25 Aug 2015 |
World innovation news |
Infrastructures and Built Environment
A Home without CO2, Waste and External Energy !
Project Aktivhaus B10 authors authorized non-commercial use: Copyright Zooey Braun, Stuttgart, E-Lab Projekt GmbH
A “triple zero” home without CO2
In Stuttgart, Germany, this home is born and becomes the symbol of future’s ecological and smart construction. Named B10 after its street Bruckmannweg 10, it is the first “Active House”.
The building respond to the “triple zero” criteria: it requires no external energy, it produces zero emissions – absolutely no fossil fuels or nuclear power here. It produces zero waste – it can be taken down and recycled. Thanks to a sophisticated energy concept and an advanced control system, it produces two times more energy than it requires.
This house was created by the German architect and engineer, Werner Sobek, and produced by the company Schwäbische Alb, specializing in the construction of prefabricated wooden houses. From the beginning of the assembly at the factory, no fossil energy was used. Moreover, there was no need to use foundation and therefore it reduces the footprint.

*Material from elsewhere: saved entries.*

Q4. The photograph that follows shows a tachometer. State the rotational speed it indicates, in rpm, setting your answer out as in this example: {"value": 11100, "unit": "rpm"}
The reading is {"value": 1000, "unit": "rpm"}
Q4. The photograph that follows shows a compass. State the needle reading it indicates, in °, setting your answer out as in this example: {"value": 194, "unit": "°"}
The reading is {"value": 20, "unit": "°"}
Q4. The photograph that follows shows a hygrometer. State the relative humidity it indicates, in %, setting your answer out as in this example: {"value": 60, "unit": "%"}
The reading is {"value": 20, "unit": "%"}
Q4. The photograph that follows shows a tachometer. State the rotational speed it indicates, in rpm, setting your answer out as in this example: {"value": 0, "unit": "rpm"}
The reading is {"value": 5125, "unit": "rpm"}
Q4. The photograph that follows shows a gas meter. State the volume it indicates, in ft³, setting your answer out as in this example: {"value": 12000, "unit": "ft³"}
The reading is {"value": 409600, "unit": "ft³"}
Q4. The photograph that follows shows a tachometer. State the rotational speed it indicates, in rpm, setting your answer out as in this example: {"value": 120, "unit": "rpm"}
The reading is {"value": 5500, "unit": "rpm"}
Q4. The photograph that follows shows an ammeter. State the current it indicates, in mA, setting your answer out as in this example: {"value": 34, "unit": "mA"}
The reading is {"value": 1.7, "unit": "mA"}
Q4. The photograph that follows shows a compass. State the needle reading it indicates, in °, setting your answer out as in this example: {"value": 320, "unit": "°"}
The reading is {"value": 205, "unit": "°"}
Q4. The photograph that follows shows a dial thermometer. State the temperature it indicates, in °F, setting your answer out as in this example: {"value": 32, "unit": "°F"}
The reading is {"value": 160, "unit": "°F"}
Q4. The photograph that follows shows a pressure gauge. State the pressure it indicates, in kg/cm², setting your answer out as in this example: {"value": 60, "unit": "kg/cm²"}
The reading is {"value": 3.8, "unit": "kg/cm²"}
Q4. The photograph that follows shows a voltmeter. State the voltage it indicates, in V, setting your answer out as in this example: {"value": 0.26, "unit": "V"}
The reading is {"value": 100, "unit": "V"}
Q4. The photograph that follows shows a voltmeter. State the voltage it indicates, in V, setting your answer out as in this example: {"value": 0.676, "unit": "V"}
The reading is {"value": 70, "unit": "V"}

With an area of 85 square meters (or 915 ft2), this house was built in 100% recyclable materials: wood, glass and metal. Its roof is covered with 40 photovoltaic panels producing power up to 10 kW. An accumulator of 11 kW / h stores the surplus that can be used at night, in cloudy weather or to power electric cars. In addition, one of the facades is made of three layers of ultra-thin and insulating glass to retain the heat in winter and cool in summer. If the projections are accurate, the Active House is expected to generate approximately 8,300 kilowatts per year and to use only 4,200. The surplus energy is exported to the neighboring.
Home automation to reduce energy consumption
Furthermore, this home without CO2 is equipped with an advanced home automation. Connected to the Internet, a box about the size of a domestic modem, analyzes the weather forecasts and regulates the consumption of solar energy. Snow coming? The heating is turned up. Heat wave? It is switched off. It distributes the heat in the rooms according to the needs and how long a room takes to warm up after sunrise — or to cool at night.
Furthermore, this house has no doorknob or any power switch. The intelligent box handles everything and the possibilities of the system are endless. However, the resident can decide to take control and give orders via their smartphone.
As a living lab, this efficient home has become a model to study smart buildings. The data recorded by the sensors are analyzed by the University of Stuttgart researchers and by 40 partner companies. Currently, two students live there for free to test its effectiveness.